Lesetext:
Die Anfänge des Weltbundes für Freundschaftsarbeit der Kirchen
Am 1. August 1914 wurde in Deutschland die Mobilmachung ausgerufen: Alle Züge waren für den Transport von Truppen und Kriegsgerät beschlagnahmt worden. Endlich begann das lange vorbereitete,⁵ von vielen freudig ersehnte Kriegsgeschehen und – was nur wenige geahnt haben – die sogenannte „Urkatastrophe des 20. Jahrhunderts"! (Eine gemachte Katastrophe.) Mitten im Chaos dieses Tages reisten dennoch Teilnehmer einer Konferenz ins Inselhotel in Konstanz. 153 aus dreizehn Ländern hatten sich angemeldet, darunter 22 aus Deutschland.⁶ Nur 93 von ihnen erreichten die Tagung⁷, darunter drei aus Deutschland: der evangelische Pfarrer Friedrich Siegmund-Schultze⁸ als Organisator und Schriftführer, Pfarrer Ernst Böhme aus Kunitz bei Jena⁹ und der Konstanzer Stadtpfarrer Zandt. Friedrich Siegmund-Schultze hatte viele Einladungsschreiben an Einzelpersonen verschickt und vor allem von kirchenleitenden Amtsträgern entschiedene Absagen bekommen.¹⁰ Das Thema derTagung sowie die Tagesordnung fanden sich auf der großformatigen Einladung:
„Die Kirchen und Freundschaftliche Beziehungen zwischen den Nationen" – Konferenz in Konstanz vom 3. bis 4. August 1914. Das Ziel der Konferenz: ‚Durch Freundschaft der Kirchen müssen Gefühle von Misstrauen und Hass sowie Antipathie zwischen Völkern und Nationen überwunden werden‘."¹¹
Die Tagung hatte eine lange Vorgeschichte, die 1907 mit der 2. Haager Friedenskonferenz begonnen hatte: Ein „Aufruf der Kirchen für den Frieden, verbunden mit der Einrichtung eines „Kirchlichen Komitees zur Pflege freundschaftlicher Beziehungen zwischen Großbritannien und Deutschland
führte in den Jahren danach zu „Friedensreisen" von Geistlichen nach Deutschland und England. Bereits damals hatte Friedrich Siegmund-Schultze die federführenden Aufgaben übernommen. Die Freundschaftsarbeit wuchs in beiden Ländern. Sie wurde begleitet von den beiden Zeitschriften „The Peacemaker" und „Die Eiche".
Die Zeitschrift „Die Eiche" gehört zu den Zeitschriften, die mich wirklich ins Staunen versetzt haben. Als Vierteljahresschrift 1913 begründet, knüpft ihr Name an die deutschen und englischen Traditionen an und verbindet nationales Selbstbewusstsein („Wir pflanzen einen deutschen Baum in deutscher Erde. „…auch in England ist die Eiche der Nationalbaum!

(Benannte Gelenkkoordinaten)
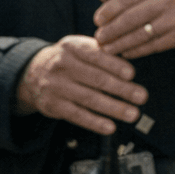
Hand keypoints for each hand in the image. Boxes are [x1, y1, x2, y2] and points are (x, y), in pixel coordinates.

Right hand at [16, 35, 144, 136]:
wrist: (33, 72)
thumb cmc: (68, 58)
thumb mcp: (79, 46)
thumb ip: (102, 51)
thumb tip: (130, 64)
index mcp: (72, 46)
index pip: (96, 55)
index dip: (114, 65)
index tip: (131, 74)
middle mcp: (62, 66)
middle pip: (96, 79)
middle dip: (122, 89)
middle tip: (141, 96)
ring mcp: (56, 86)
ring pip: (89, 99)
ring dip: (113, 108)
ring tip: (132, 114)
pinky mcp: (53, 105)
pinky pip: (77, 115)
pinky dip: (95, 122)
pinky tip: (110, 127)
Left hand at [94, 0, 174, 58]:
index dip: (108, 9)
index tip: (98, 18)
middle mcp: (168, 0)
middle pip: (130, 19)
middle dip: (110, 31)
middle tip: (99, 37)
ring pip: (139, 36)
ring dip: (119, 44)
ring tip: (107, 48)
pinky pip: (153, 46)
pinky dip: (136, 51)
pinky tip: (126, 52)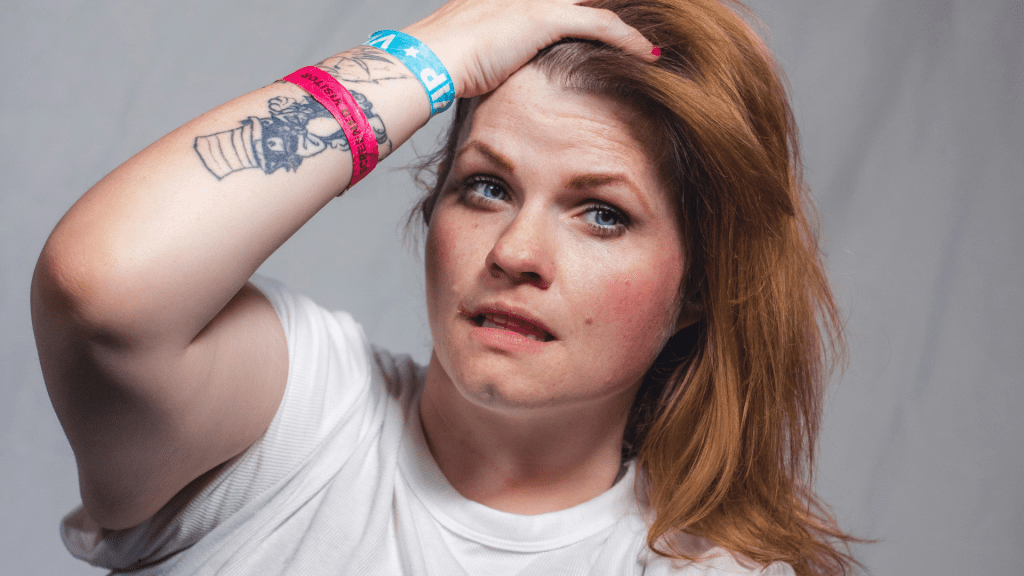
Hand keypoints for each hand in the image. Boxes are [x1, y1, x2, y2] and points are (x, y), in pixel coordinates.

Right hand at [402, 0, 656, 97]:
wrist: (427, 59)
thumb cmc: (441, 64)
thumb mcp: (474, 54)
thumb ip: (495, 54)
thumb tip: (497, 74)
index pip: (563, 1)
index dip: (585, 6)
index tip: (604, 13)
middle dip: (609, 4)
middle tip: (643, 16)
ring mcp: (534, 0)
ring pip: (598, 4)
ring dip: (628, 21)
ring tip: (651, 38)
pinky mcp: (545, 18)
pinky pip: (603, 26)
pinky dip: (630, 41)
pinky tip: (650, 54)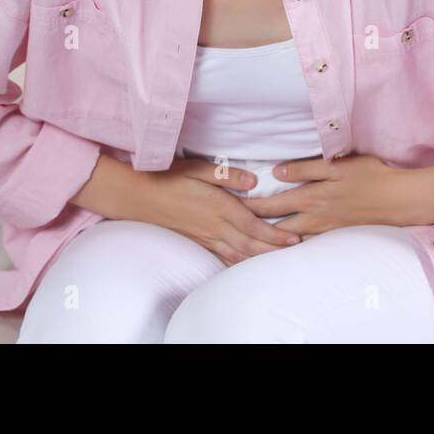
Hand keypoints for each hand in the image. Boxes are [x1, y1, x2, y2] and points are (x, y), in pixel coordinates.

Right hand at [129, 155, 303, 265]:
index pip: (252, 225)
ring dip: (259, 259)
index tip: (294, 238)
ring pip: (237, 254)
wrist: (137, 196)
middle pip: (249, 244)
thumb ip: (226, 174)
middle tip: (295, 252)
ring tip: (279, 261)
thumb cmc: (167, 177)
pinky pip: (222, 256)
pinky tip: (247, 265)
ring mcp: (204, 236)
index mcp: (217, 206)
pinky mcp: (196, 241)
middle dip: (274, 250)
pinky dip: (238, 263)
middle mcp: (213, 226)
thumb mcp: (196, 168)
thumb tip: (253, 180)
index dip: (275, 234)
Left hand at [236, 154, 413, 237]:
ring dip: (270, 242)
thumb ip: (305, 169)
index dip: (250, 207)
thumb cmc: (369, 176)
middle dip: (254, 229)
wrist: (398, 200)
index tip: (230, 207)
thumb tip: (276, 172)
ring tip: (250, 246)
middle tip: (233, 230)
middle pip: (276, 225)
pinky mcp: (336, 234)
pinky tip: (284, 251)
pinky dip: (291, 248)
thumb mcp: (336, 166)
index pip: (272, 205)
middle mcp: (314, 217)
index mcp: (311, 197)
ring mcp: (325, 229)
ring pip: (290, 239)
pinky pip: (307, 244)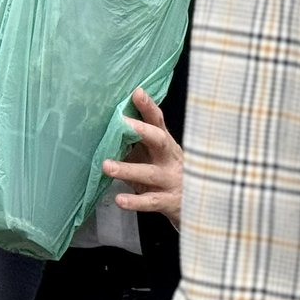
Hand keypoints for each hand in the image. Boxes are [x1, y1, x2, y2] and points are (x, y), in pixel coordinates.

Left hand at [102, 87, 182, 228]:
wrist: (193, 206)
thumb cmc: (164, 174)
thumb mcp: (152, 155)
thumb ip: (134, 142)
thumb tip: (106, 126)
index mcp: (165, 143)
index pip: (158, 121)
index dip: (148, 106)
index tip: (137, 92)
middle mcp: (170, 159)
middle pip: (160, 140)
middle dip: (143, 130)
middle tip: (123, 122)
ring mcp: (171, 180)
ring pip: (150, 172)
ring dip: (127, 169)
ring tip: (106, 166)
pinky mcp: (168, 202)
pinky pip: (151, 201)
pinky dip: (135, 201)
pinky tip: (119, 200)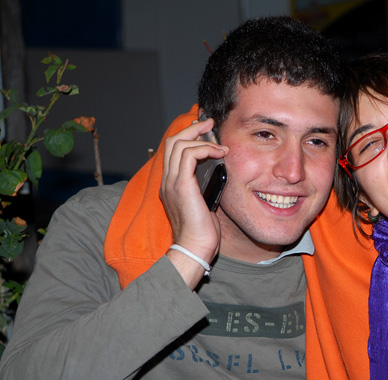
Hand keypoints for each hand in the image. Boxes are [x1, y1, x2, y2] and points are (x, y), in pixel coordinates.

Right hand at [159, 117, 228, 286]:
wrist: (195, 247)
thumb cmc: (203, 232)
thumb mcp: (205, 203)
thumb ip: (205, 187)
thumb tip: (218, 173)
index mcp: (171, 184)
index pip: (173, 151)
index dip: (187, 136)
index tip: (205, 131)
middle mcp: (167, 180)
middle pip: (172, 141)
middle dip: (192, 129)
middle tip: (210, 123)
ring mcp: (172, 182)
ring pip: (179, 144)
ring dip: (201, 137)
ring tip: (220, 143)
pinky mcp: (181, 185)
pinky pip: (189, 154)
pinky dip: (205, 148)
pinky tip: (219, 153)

Aufgabe A:
Beantworte zum Lesetext:
(i) Wie viele Personen hatten sich zur Konferenz in Konstanz angemeldet?
(ii) Mit welchem Ereignis begann 1907 die Vorgeschichte der Tagung?
(iii) In welchem Jahr und als welche Art von Zeitschrift wurde „Die Eiche“ begründet?
Aufgabe B: Wiederhole wortgetreu die Stelle im Lesetext von „Die Zeitschrift „Die“ bis „Eiche der Nationalbaum!“.

Lösung A:
(i) 153 Personen aus dreizehn Ländern
(ii) Mit der 2. Haager Friedenskonferenz
(iii) 1913 als Vierteljahresschrift

Lösung B:
Die Zeitschrift „Die Eiche" gehört zu den Zeitschriften, die mich wirklich ins Staunen versetzt haben. Als Vierteljahresschrift 1913 begründet, knüpft ihr Name an die deutschen und englischen Traditionen an und verbindet nationales Selbstbewusstsein („Wir pflanzen einen deutschen Baum in deutscher Erde. „…auch in England ist die Eiche der Nationalbaum!